• Exercise brief: Starting with the line that holds "Aqueles que ressoam" and stopping after the line that holds "от 21 600,00 ₽ / Смена", repeat the lines below word for word, without the pictures.

• The data:

———

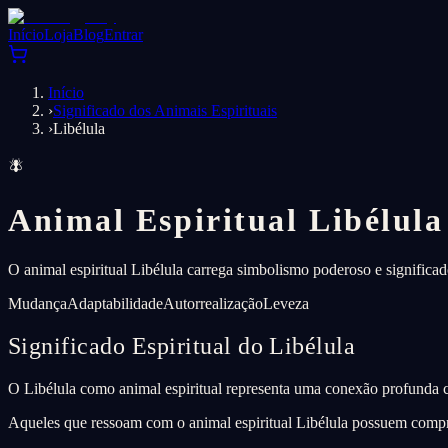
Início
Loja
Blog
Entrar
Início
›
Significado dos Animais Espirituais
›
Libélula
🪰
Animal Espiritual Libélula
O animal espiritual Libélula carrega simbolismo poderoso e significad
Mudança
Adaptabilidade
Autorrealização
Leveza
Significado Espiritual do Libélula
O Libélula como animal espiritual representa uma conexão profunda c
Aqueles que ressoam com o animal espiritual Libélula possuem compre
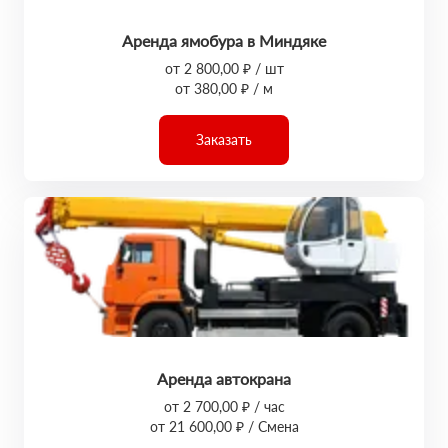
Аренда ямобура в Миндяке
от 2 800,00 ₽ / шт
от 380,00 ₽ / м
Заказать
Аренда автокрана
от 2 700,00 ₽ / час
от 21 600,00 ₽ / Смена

———

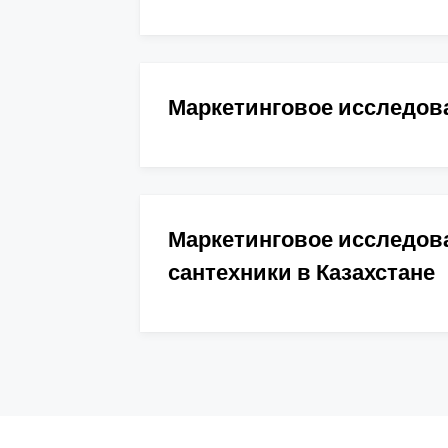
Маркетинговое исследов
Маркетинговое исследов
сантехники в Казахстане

———

• Result:
Aqueles que ressoam com o animal espiritual Libélula possuem compre
Аренда ямобура в Миндяке
от 2 800,00 ₽ / шт
от 380,00 ₽ / м
Заказать
Аренда автокрана
от 2 700,00 ₽ / час
от 21 600,00 ₽ / Смена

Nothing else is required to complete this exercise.